I then began to find that the broadband ADSL modem was becoming a little bit unreliable. The connection went up and down; sometimes the system was reporting a valid connection but surfing was not happening and the situation was getting annoying. I have more than one computer including a laptop and also a printer, all of which are connected by ethernet using a Belkin ethernet switching hub. :idea: I decided I needed a broadband router instead of a modem. My investigations on the Internet did not reveal much information about these things. I ordered a recommended Router from my ISP, for about £45(GBP). On their web site the Sagem was awared 5 stars for ease of use, features, etc. The router was awarded only 4 stars, but that did not put me off. The model I got was a Thomson Speedtouch 536, which has a single Ethernet connection, or you can use USB instead. I went for the Ethernet, because I wanted to be able to connect from any computer. Other models in the Thomson range have 4 ethernet connections, or wireless which I didn't want because I didn't feel the need for personal irradiation.
On the CD that came with the BB router, the 'easy set up' was for the USB connection, with Ethernet was in the 'advanced' section. The USB featured Ethernet emulation, but I wanted the real Ethernet functionality. THe Speedtouch is configured using a web interface. I set an administration password, and keyed in my ISP personal account details and password, although before all this I had to press the reset button on the back of the router to reset it to the manufacturers original settings.
The result of all this aggravation was a vastly improved browsing experiance with a BB router compared to a BB modem. When you switch the Speedtouch on, the Power LED comes on first, followed by the Ethernet LED. Then the DSL LED flashes while it sets up an ADSL connection to the local telephone exchange. After a further few seconds, the Internet LED comes on and you're away. The router functions as a DHCP server, which means that it can set up IP addresses for your computer(s).
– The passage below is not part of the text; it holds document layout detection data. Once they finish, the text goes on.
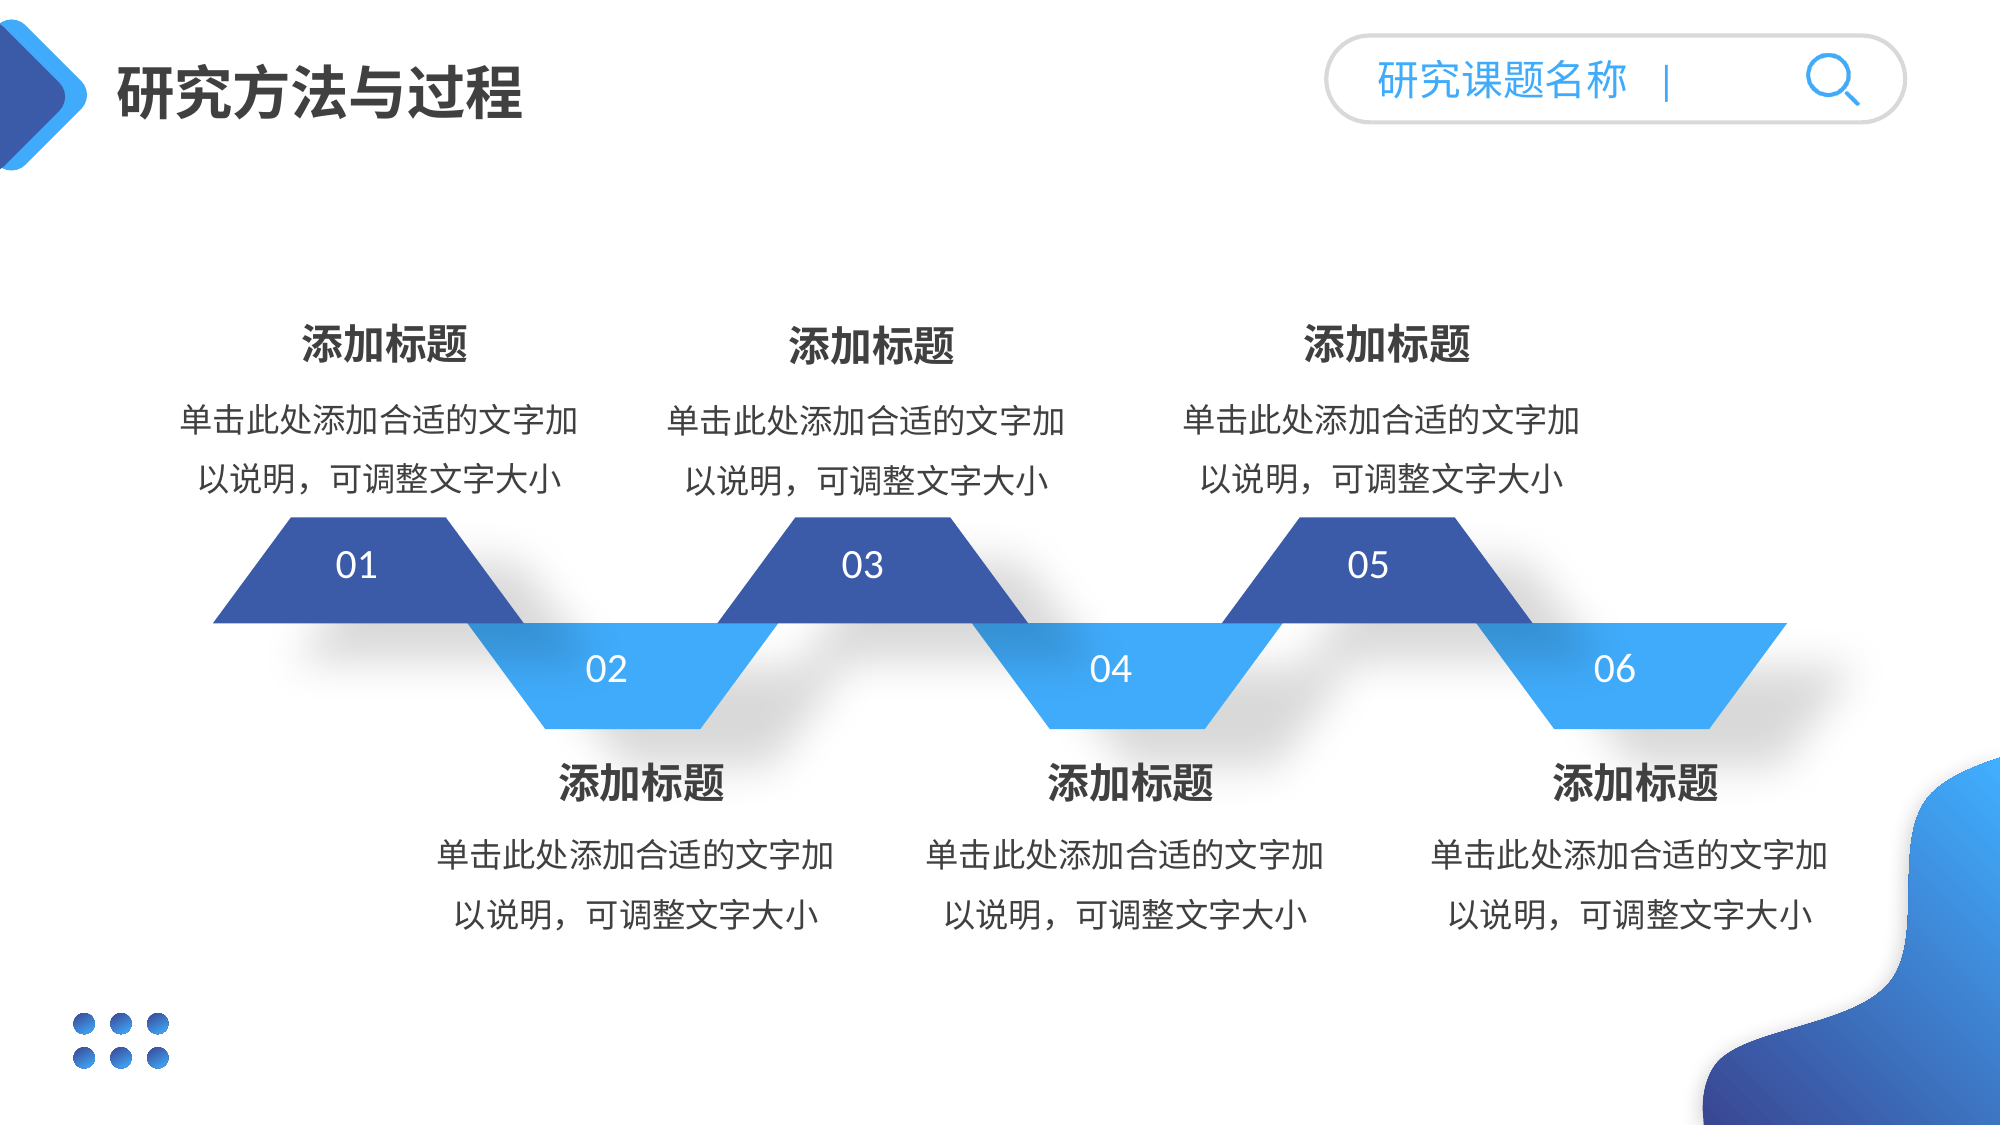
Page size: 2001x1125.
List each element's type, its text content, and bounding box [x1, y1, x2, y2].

text_box 单击此处添加合适的文字加以说明，可调整文字大小 [1161, 371, 1602, 506]
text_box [1325, 35, 1906, 123]
text_box 单击此处添加合适的文字加以说明，可调整文字大小 [1409, 806, 1850, 942]
text_box 添加标题 [1001, 741, 1250, 806]
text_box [212, 517, 1788, 730]
text_box 单击此处添加合适的文字加以说明，可调整文字大小 [415, 806, 856, 942]
text_box 添加标题 [1257, 288, 1506, 371]
text_box 添加标题 [511, 741, 760, 806]
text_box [73, 1012, 169, 1069]
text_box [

If the connection goes down, the Internet and DSL LED's go off, but the router reconnects itself automatically. When the connaction is down, or is going up and down like a yoyo, I can see what's going on from the state of the little green lights much more easily than with the Broadband modem.
I'd recommend using a router rather than a modem any day even if you only have one computer. The Ethernet port on the Speedtouch router is autosensing which means that if you really need a crossover cable but just have a standard one the router wil cross the connections over itself automatially. This situation might arise if you have just one computer and no Ethernet hub.
It might seem a lot of aggravation to set up the router, but using the router compared with the modem is so much less hassle. I can connect to the Internet from any computer using any OS. Connecting to the Internet with the router is much like being on a proper metwork, rather than having to wait for the modem to connect up every time. THe router takes care of itself.